Tuesday, 19 October 2010
The purpose of Statistics
The purpose of statistics give a “gut feel” for what’s happening in a complex system which is intractable to analytic mathematics. The subject is by its very nature imprecise. Children who have been brought up on arithmetic often don’t have this concept. They cannot interpret meaning from the numbers. For so many of them, numbers don’t have meanings. Numbers are numbers and that’s all they are. They are either right or they are wrong. They are not there to be interpreted. They do not exist to provide information. For these children maths is an ivory tower divorced from real life, something you do at school, because that’s what you do at school. This puts them at a great disadvantage when confronted by statistics. Their previous maths ways of thinking do not help them. Many do not attempt to understand what the statistics are trying to explain, and take refuge in the number crunching that statistics involves. They can understand that, they can do that, they can get the right answers for that. In doing so they miss the point of what statistics are for.
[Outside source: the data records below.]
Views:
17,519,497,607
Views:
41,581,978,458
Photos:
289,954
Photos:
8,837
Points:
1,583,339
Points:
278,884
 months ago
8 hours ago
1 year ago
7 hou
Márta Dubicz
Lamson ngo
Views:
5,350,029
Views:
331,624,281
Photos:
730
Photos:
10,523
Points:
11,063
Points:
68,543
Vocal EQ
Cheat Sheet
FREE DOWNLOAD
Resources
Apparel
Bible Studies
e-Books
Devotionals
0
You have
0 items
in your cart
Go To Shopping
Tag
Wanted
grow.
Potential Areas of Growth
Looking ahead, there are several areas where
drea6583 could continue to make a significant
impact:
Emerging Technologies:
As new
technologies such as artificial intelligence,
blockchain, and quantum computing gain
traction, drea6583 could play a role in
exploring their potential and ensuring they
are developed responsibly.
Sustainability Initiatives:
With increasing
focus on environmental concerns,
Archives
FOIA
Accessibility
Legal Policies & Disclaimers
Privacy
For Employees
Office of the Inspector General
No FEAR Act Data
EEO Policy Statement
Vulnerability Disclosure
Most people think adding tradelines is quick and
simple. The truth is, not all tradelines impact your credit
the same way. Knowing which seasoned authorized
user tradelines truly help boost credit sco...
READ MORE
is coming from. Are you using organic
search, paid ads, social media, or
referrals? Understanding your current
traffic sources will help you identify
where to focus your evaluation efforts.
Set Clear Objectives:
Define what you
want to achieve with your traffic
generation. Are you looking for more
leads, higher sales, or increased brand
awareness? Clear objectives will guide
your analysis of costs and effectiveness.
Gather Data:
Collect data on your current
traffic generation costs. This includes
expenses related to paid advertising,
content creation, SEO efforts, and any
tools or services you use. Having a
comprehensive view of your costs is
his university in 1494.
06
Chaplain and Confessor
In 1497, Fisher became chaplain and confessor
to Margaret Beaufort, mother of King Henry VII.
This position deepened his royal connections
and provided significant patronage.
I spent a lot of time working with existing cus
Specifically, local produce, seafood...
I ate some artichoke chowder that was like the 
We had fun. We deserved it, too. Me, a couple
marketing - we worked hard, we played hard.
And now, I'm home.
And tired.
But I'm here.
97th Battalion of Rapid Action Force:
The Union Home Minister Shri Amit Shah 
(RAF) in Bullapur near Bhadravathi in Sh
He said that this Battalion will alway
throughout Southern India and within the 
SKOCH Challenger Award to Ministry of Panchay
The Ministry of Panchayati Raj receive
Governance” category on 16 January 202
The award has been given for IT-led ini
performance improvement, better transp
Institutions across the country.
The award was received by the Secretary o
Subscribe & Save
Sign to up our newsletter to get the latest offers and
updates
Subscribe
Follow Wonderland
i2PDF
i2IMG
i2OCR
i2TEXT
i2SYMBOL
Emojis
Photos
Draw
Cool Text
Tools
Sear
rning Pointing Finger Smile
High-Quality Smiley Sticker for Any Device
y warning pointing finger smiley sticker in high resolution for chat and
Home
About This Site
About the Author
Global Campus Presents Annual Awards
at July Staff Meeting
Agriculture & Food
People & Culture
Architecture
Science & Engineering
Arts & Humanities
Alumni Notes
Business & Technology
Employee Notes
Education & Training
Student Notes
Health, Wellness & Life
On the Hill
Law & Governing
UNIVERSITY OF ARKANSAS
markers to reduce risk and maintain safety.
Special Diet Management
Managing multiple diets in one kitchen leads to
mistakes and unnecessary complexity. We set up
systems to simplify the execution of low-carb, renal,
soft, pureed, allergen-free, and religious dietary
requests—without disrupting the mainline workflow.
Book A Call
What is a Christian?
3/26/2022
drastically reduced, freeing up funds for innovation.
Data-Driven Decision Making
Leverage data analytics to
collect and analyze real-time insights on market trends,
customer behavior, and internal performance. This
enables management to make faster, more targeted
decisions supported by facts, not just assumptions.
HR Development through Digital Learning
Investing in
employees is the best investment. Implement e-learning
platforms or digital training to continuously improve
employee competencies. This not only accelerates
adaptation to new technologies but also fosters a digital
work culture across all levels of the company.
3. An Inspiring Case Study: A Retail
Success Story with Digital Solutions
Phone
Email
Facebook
The fault for this situation lies with the way that maths is taught and the exercises that are given to pupils to practice mathematical operations. Most often they are simply numerical exercises not related to any particular problem, so pupils lose sight that the maths might be for something. Maths is treated by them as being for its own sake, so the calculation of a mean, a mode or a median is the end in itself and the interpretation of these numbers is left unconsidered. Is it any wonder that children find the whole thing confusing and sterile? At Puppet Maths we put our maths into context. We teach maths in the frame of scenarios where there are problems to be solved. The puppets act out these scenarios and make the maths tangible and real for children.